╭──

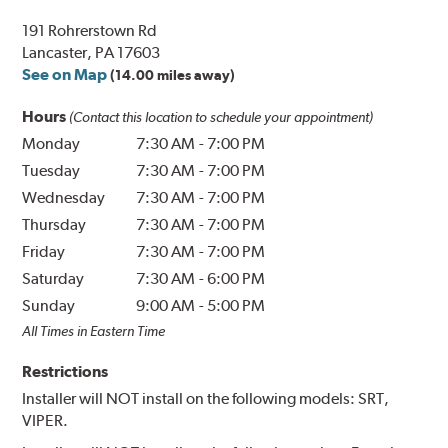
191 Rohrerstown Rd
Lancaster, PA 17603
See on Map
(14.00 miles away)
Hours
(Contact this location to schedule your appointment)
Monday
7:30 AM
-
7:00 PM
Tuesday
7:30 AM
-
7:00 PM
Wednesday
7:30 AM
-
7:00 PM
Thursday
7:30 AM
-
7:00 PM
Friday
7:30 AM
-
7:00 PM
Saturday
7:30 AM
-
6:00 PM
Sunday
9:00 AM
-
5:00 PM
All Times in Eastern Time
Restrictions
Installer will NOT install on the following models: SRT,
VIPER.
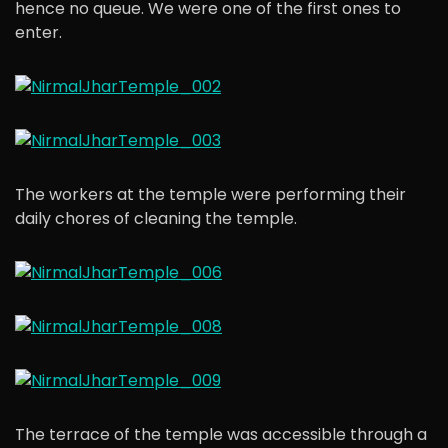
hence no queue. We were one of the first ones to
enter.
The workers at the temple were performing their
daily chores of cleaning the temple.
The terrace of the temple was accessible through a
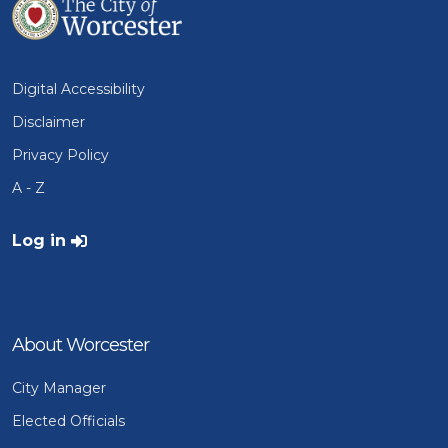
Digital Accessibility
Disclaimer
Privacy Policy
A - Z
User account menu
Log in
About Worcester
City Manager
Elected Officials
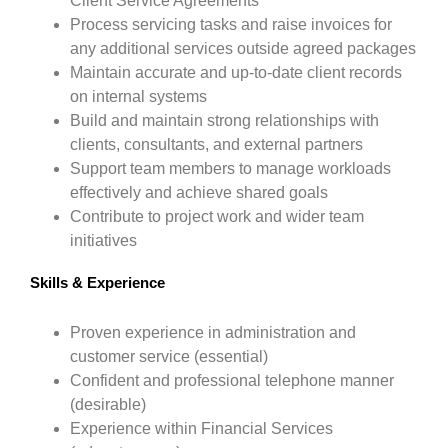
Client Service Agreements
Process servicing tasks and raise invoices for
any additional services outside agreed packages
Maintain accurate and up-to-date client records
on internal systems
Build and maintain strong relationships with
clients, consultants, and external partners
Support team members to manage workloads
effectively and achieve shared goals
Contribute to project work and wider team
initiatives
Skills & Experience
Proven experience in administration and
customer service (essential)
Confident and professional telephone manner
(desirable)
Experience within Financial Services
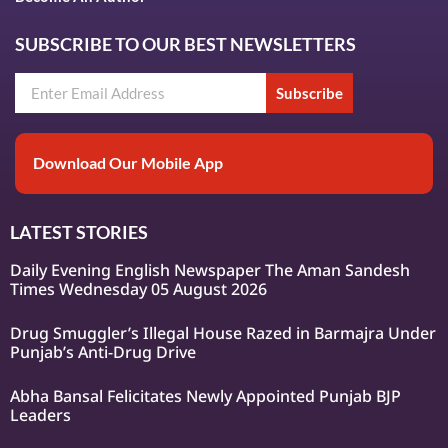
SUBSCRIBE TO OUR BEST NEWSLETTERS
Subscribe
Download Our Mobile App
LATEST STORIES
Daily Evening English Newspaper The Aman Sandesh
Times Wednesday 05 August 2026
Drug Smuggler’s Illegal House Razed in Barmajra Under
Punjab’s Anti-Drug Drive
Abha Bansal Felicitates Newly Appointed Punjab BJP
Leaders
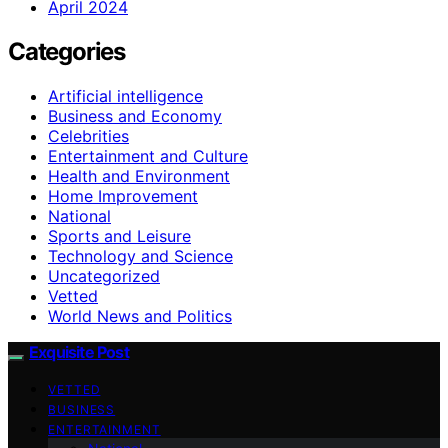
April 2024
Categories
Artificial intelligence
Business and Economy
Celebrities
Entertainment and Culture
Health and Environment
Home Improvement
National
Sports and Leisure
Technology and Science
Uncategorized
Vetted
World News and Politics
Exquisite Post
VETTED
BUSINESS
ENTERTAINMENT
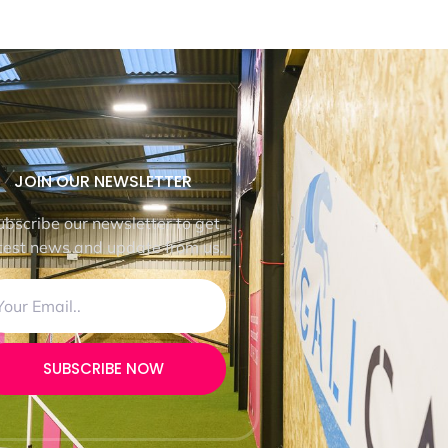
JOIN OUR NEWSLETTER
ubscribe our newsletter to get
test news and update from us.
SUBSCRIBE NOW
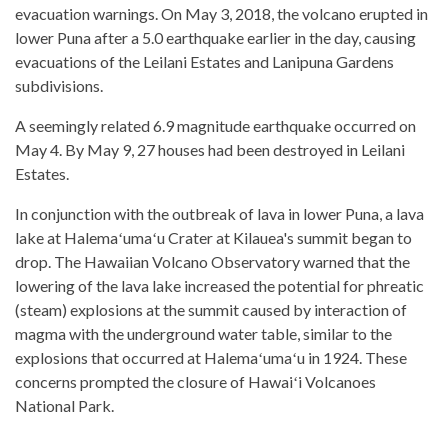
evacuation warnings. On May 3, 2018, the volcano erupted in
lower Puna after a 5.0 earthquake earlier in the day, causing
evacuations of the Leilani Estates and Lanipuna Gardens
subdivisions.
A seemingly related 6.9 magnitude earthquake occurred on
May 4. By May 9, 27 houses had been destroyed in Leilani
Estates.
In conjunction with the outbreak of lava in lower Puna, a lava
lake at Halemaʻumaʻu Crater at Kilauea's summit began to
drop. The Hawaiian Volcano Observatory warned that the
lowering of the lava lake increased the potential for phreatic
(steam) explosions at the summit caused by interaction of
magma with the underground water table, similar to the
explosions that occurred at Halemaʻumaʻu in 1924. These
concerns prompted the closure of Hawaiʻi Volcanoes
National Park.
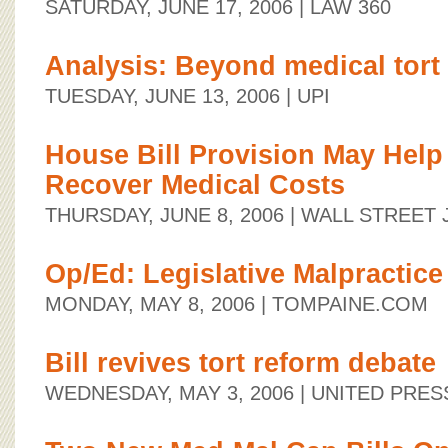
SATURDAY, JUNE 17, 2006
| LAW 360
Analysis: Beyond medical tort
TUESDAY, JUNE 13, 2006
| UPI
House Bill Provision May Help
Recover Medical Costs
THURSDAY, JUNE 8, 2006
| WALL STREET
Op/Ed: Legislative Malpractice
MONDAY, MAY 8, 2006
| TOMPAINE.COM
Bill revives tort reform debate
WEDNESDAY, MAY 3, 2006
| UNITED PRES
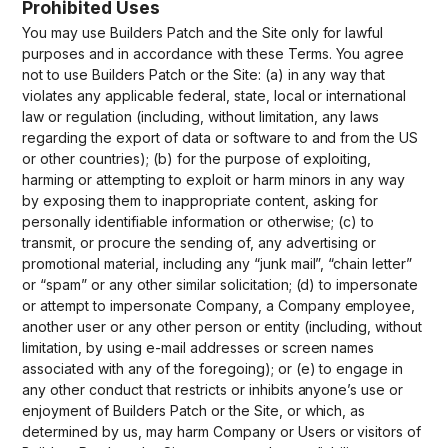
Prohibited Uses
You may use Builders Patch and the Site only for lawful
purposes and in accordance with these Terms. You agree
not to use Builders Patch or the Site: (a) in any way that
violates any applicable federal, state, local or international
law or regulation (including, without limitation, any laws
regarding the export of data or software to and from the US
or other countries); (b) for the purpose of exploiting,
harming or attempting to exploit or harm minors in any way
by exposing them to inappropriate content, asking for
personally identifiable information or otherwise; (c) to
transmit, or procure the sending of, any advertising or
promotional material, including any “junk mail”, “chain letter”
or “spam” or any other similar solicitation; (d) to impersonate
or attempt to impersonate Company, a Company employee,
another user or any other person or entity (including, without
limitation, by using e-mail addresses or screen names
associated with any of the foregoing); or (e) to engage in
any other conduct that restricts or inhibits anyone’s use or
enjoyment of Builders Patch or the Site, or which, as
determined by us, may harm Company or Users or visitors of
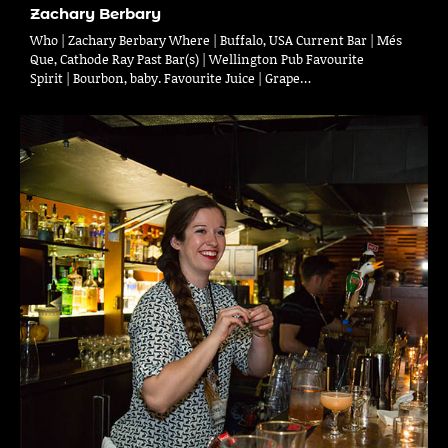
Zachary Berbary
Who | Zachary Berbary Where | Buffalo, USA Current Bar | Més
Que, Cathode Ray Past Bar(s) | Wellington Pub Favourite
Spirit | Bourbon, baby. Favourite Juice | Grape…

╰──

## JOB
Write out every line of the material above word for word, leaving the pictures out.

## TASK SOLUTION
191 Rohrerstown Rd
Lancaster, PA 17603
See on Map
(14.00 miles away)
Hours
(Contact this location to schedule your appointment)
Monday
7:30 AM
-
7:00 PM
Tuesday
7:30 AM
-
7:00 PM
Wednesday
7:30 AM
-
7:00 PM
Thursday
7:30 AM
-
7:00 PM
Friday
7:30 AM
-
7:00 PM
Saturday
7:30 AM
-
6:00 PM
Sunday
9:00 AM
-
5:00 PM
All Times in Eastern Time
Restrictions
Installer will NOT install on the following models: SRT,
VIPER.
hence no queue. We were one of the first ones to
enter.
The workers at the temple were performing their
daily chores of cleaning the temple.
The terrace of the temple was accessible through a
Digital Accessibility
Disclaimer
Privacy Policy
A - Z
User account menu
Log in
About Worcester
City Manager
Elected Officials
Client Service Agreements
Process servicing tasks and raise invoices for
any additional services outside agreed packages
Maintain accurate and up-to-date client records
on internal systems
Build and maintain strong relationships with
clients, consultants, and external partners
Support team members to manage workloads
effectively and achieve shared goals
Contribute to project work and wider team
initiatives
Skills & Experience
Proven experience in administration and
customer service (essential)
Confident and professional telephone manner
(desirable)
Experience within Financial Services
SUBSCRIBE TO OUR BEST NEWSLETTERS
Subscribe
Download Our Mobile App
LATEST STORIES
Daily Evening English Newspaper The Aman Sandesh
Times Wednesday 05 August 2026
Drug Smuggler’s Illegal House Razed in Barmajra Under
Punjab’s Anti-Drug Drive
Abha Bansal Felicitates Newly Appointed Punjab BJP
Leaders
April 2024
Categories
Artificial intelligence
Business and Economy
Celebrities
Entertainment and Culture
Health and Environment
Home Improvement
National
Sports and Leisure
Technology and Science
Uncategorized
Vetted
World News and Politics
Exquisite Post
VETTED
BUSINESS
ENTERTAINMENT
JOIN OUR NEWSLETTER
ubscribe our newsletter to get
test news and update from us.
SUBSCRIBE NOW
evacuation warnings. On May 3, 2018, the volcano erupted in
lower Puna after a 5.0 earthquake earlier in the day, causing
evacuations of the Leilani Estates and Lanipuna Gardens
subdivisions.
A seemingly related 6.9 magnitude earthquake occurred on
May 4. By May 9, 27 houses had been destroyed in Leilani
Estates.
In conjunction with the outbreak of lava in lower Puna, a lava
lake at Halemaʻumaʻu Crater at Kilauea's summit began to
drop. The Hawaiian Volcano Observatory warned that the
lowering of the lava lake increased the potential for phreatic
(steam) explosions at the summit caused by interaction of
magma with the underground water table, similar to the
explosions that occurred at Halemaʻumaʻu in 1924. These
concerns prompted the closure of Hawaiʻi Volcanoes
National Park.
SATURDAY, JUNE 17, 2006
| LAW 360
Analysis: Beyond medical tort
TUESDAY, JUNE 13, 2006
| UPI
House Bill Provision May Help
Recover Medical Costs
THURSDAY, JUNE 8, 2006
| WALL STREET
Op/Ed: Legislative Malpractice
MONDAY, MAY 8, 2006
| TOMPAINE.COM
Bill revives tort reform debate
WEDNESDAY, MAY 3, 2006
| UNITED PRES
Prohibited Uses
You may use Builders Patch and the Site only for lawful
purposes and in accordance with these Terms. You agree
not to use Builders Patch or the Site: (a) in any way that
violates any applicable federal, state, local or international
law or regulation (including, without limitation, any laws
regarding the export of data or software to and from the US
or other countries); (b) for the purpose of exploiting,
harming or attempting to exploit or harm minors in any way
by exposing them to inappropriate content, asking for
personally identifiable information or otherwise; (c) to
transmit, or procure the sending of, any advertising or
promotional material, including any “junk mail”, “chain letter”
or “spam” or any other similar solicitation; (d) to impersonate
or attempt to impersonate Company, a Company employee,
another user or any other person or entity (including, without
limitation, by using e-mail addresses or screen names
associated with any of the foregoing); or (e) to engage in
any other conduct that restricts or inhibits anyone’s use or
enjoyment of Builders Patch or the Site, or which, as
determined by us, may harm Company or Users or visitors of
Zachary Berbary
Who | Zachary Berbary Where | Buffalo, USA Current Bar | Més
Que, Cathode Ray Past Bar(s) | Wellington Pub Favourite
Spirit | Bourbon, baby. Favourite Juice | Grape…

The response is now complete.